* [Written instruction]
Put the lines of all the records below into a numbered list, skipping any blank lines and leaving out the pictures.

* [Entries supplied]
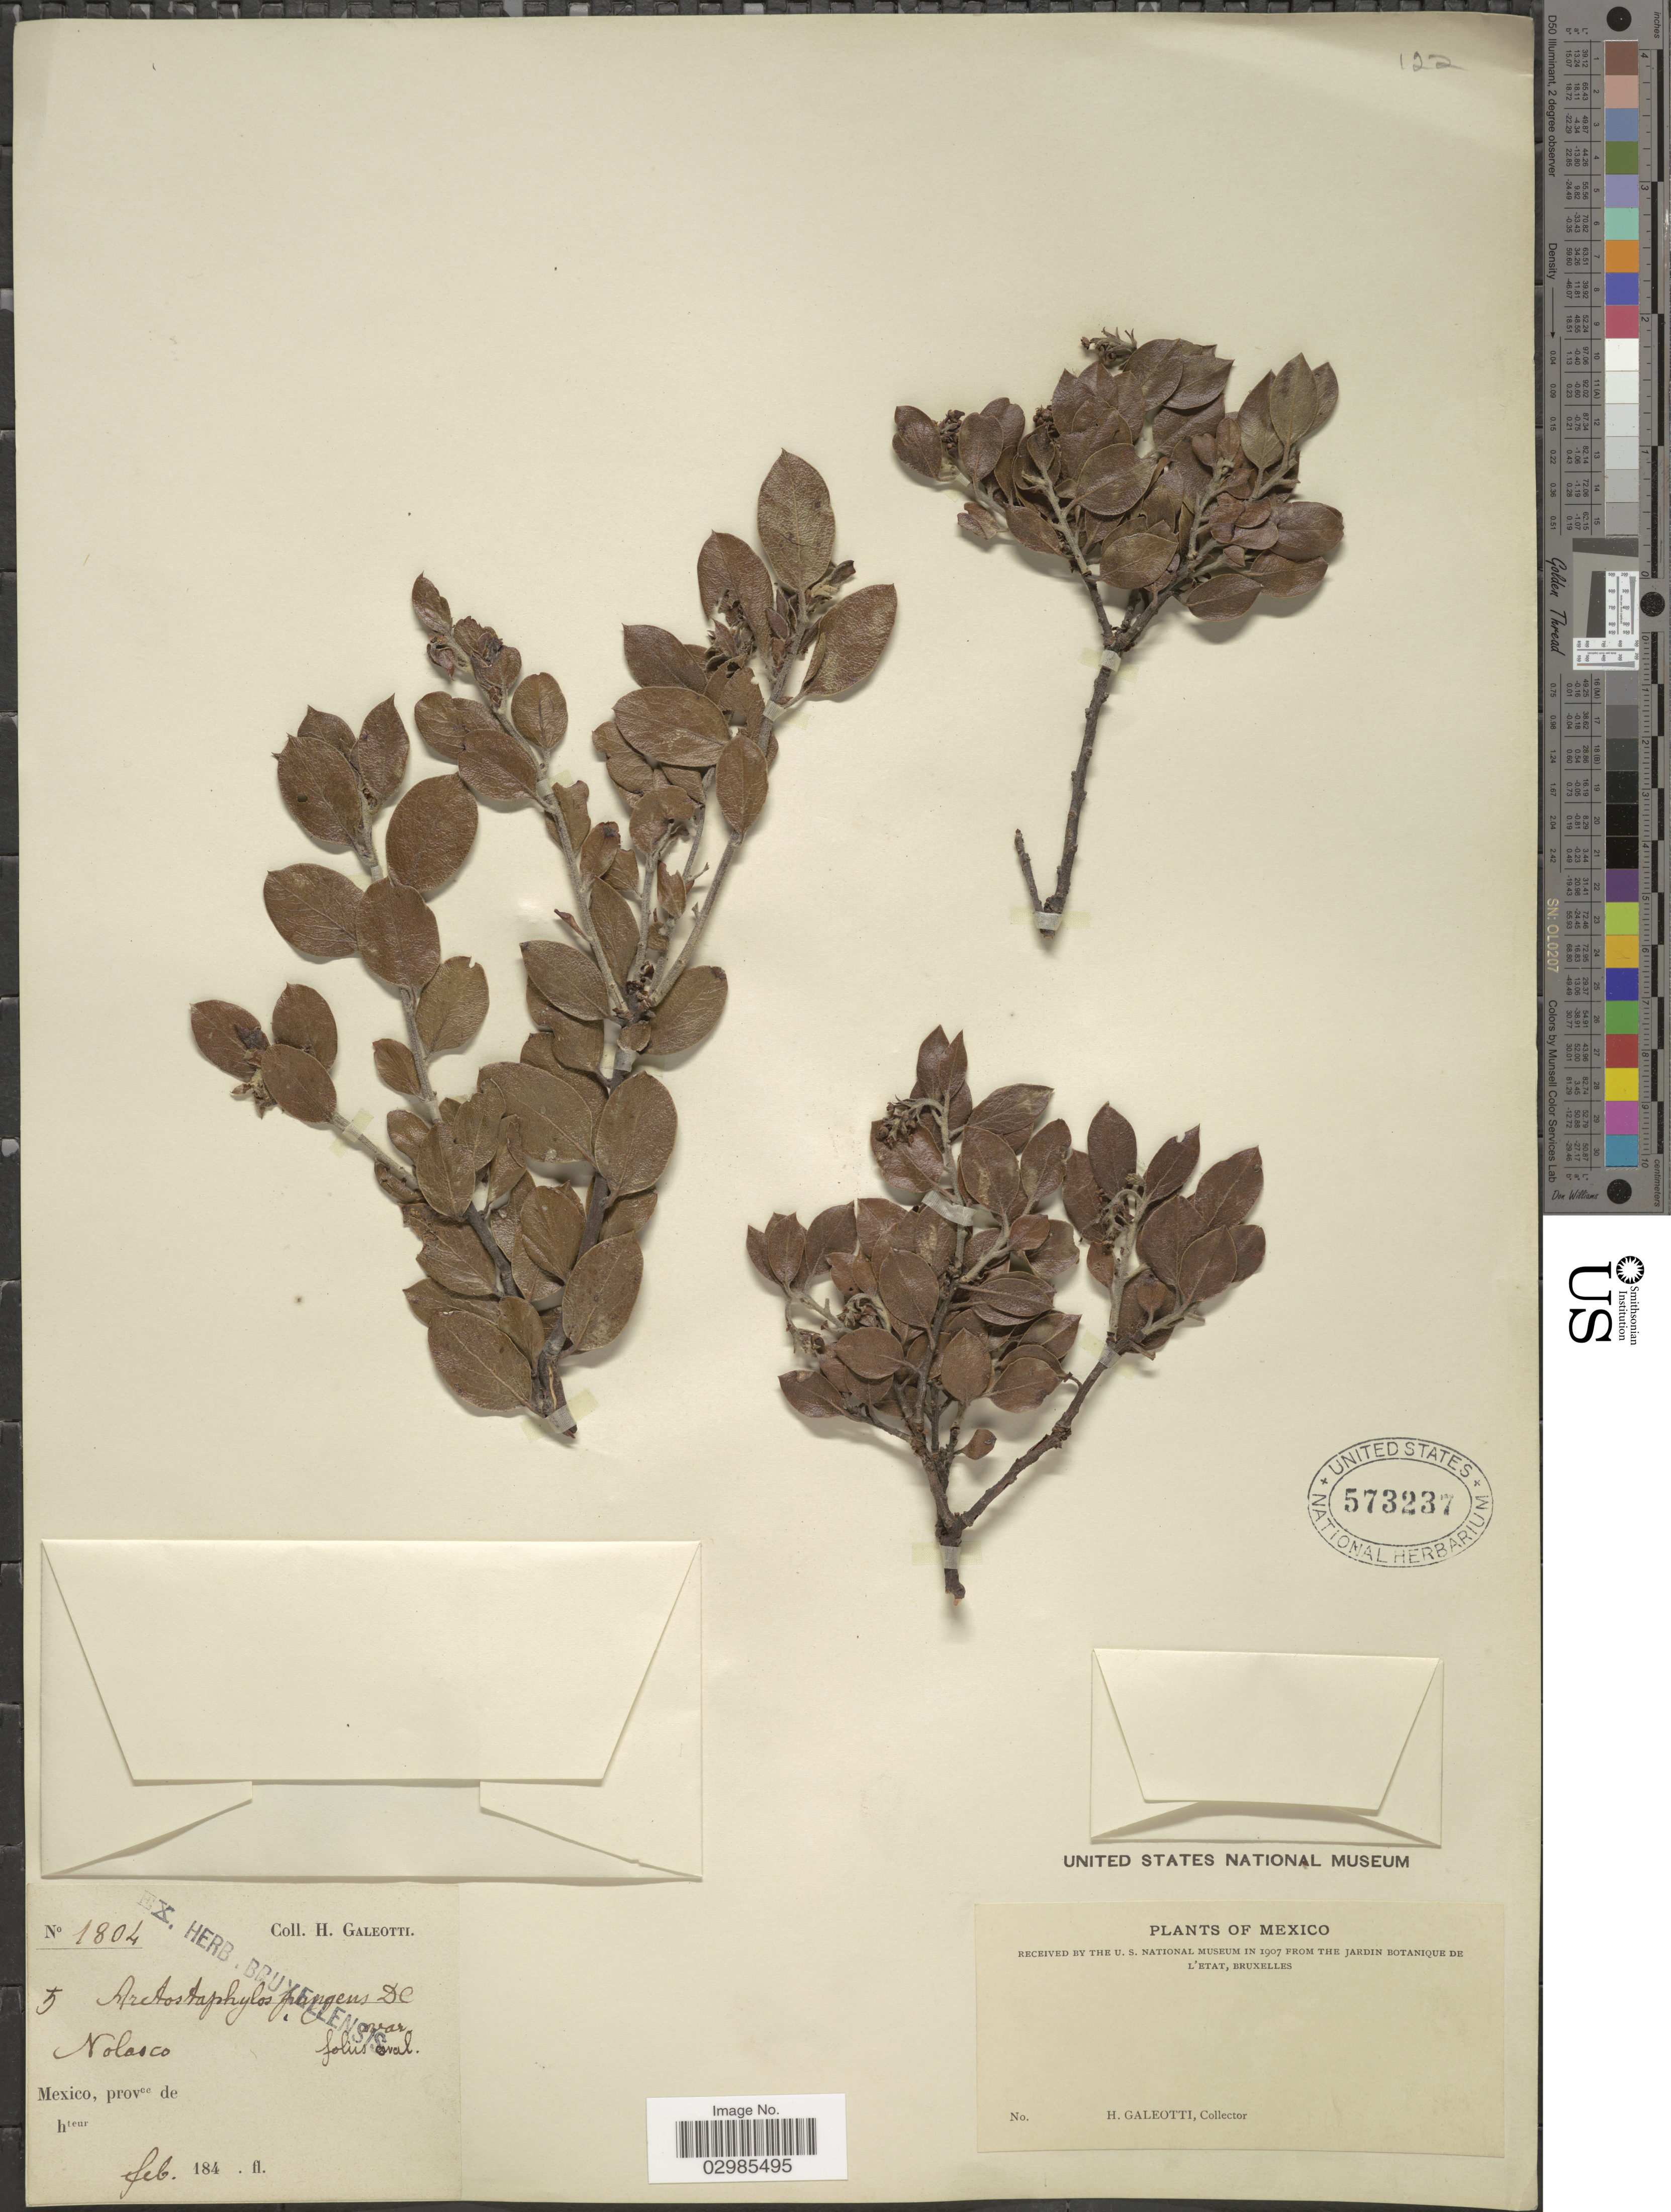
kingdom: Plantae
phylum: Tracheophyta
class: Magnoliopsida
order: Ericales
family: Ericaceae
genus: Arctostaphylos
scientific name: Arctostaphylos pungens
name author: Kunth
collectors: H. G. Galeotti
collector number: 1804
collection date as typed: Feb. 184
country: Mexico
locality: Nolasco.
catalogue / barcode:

* [The response]
1. kingdom: Plantae
2. phylum: Tracheophyta
3. class: Magnoliopsida
4. order: Ericales
5. family: Ericaceae
6. genus: Arctostaphylos
7. scientific name: Arctostaphylos pungens
8. name author: Kunth
9. collectors: H. G. Galeotti
10. collector number: 1804
11. collection date as typed: Feb. 184
12. country: Mexico
13. locality: Nolasco.
14. catalogue / barcode:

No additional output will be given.